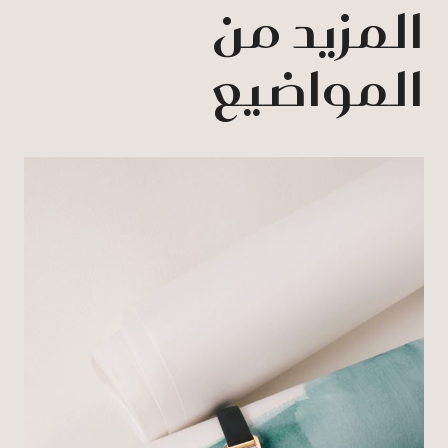
المزيد من
المواضيع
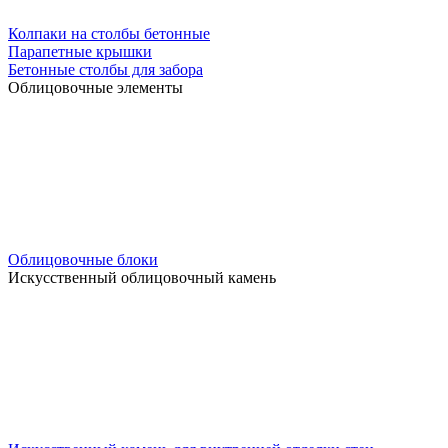
Колпаки на столбы бетонные
Парапетные крышки
Бетонные столбы для забора
Облицовочные элементы
Облицовочные блоки
Искусственный облицовочный камень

**JOB**
Transcribe each line above verbatim, with the pictures left out.

**ANSWER SECTION**
المزيد من
المواضيع
Колпаки на столбы бетонные
Парапетные крышки
Бетонные столбы для забора
Облицовочные элементы
Облицовочные блоки
Искусственный облицовочный камень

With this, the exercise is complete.